======== GIVEN DATA
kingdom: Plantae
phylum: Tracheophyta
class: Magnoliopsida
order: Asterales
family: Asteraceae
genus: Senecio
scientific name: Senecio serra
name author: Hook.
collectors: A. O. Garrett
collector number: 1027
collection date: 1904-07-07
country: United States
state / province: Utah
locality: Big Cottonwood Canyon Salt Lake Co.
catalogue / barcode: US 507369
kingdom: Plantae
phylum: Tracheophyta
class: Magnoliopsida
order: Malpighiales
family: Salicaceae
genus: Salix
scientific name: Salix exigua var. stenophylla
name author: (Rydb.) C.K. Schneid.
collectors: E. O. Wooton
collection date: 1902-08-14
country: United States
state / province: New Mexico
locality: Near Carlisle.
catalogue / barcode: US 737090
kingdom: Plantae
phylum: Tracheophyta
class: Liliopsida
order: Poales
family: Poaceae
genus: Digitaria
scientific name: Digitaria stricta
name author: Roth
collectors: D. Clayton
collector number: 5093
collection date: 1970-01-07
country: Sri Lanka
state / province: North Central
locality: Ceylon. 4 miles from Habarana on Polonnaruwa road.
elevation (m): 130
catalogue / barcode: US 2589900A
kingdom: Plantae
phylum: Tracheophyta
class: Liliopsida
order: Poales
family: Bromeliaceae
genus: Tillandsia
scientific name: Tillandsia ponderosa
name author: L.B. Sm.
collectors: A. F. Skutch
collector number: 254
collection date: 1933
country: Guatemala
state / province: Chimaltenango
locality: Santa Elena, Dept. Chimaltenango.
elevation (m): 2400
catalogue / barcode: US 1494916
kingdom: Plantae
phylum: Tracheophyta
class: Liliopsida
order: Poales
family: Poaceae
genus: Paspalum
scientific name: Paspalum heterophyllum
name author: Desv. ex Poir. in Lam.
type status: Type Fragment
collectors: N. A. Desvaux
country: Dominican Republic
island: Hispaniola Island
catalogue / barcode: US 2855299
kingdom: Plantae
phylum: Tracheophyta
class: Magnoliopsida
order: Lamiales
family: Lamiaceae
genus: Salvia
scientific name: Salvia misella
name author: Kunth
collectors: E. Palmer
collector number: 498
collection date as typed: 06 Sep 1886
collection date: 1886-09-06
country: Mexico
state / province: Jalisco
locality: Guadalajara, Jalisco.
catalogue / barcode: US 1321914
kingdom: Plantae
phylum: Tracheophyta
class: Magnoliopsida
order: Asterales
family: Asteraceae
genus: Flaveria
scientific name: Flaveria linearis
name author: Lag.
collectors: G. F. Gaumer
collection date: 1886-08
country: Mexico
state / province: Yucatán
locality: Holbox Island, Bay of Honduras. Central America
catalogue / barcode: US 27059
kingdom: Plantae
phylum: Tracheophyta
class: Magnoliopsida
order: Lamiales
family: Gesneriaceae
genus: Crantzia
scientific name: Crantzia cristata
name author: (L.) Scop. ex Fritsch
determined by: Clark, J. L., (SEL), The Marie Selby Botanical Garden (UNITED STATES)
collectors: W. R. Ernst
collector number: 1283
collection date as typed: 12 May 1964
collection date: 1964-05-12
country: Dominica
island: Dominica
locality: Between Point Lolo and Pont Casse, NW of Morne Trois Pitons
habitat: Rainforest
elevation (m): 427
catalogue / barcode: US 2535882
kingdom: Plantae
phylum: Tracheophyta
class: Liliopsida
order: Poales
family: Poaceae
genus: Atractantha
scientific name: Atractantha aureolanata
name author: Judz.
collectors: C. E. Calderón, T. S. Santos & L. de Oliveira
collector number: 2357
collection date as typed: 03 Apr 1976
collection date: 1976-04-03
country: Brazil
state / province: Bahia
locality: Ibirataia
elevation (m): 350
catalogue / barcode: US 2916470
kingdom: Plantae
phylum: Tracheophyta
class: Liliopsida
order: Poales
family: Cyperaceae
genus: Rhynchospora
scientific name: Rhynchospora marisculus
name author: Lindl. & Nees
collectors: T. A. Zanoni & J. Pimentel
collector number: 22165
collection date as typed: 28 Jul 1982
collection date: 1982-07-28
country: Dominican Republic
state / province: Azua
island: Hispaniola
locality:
================
WHAT TO WORK ON >>
Count the lines above that contain the string "family", treating uppercase and lowercase letters as distinct. Give only the number.

SOLUTION FOR THIS TASK >>
10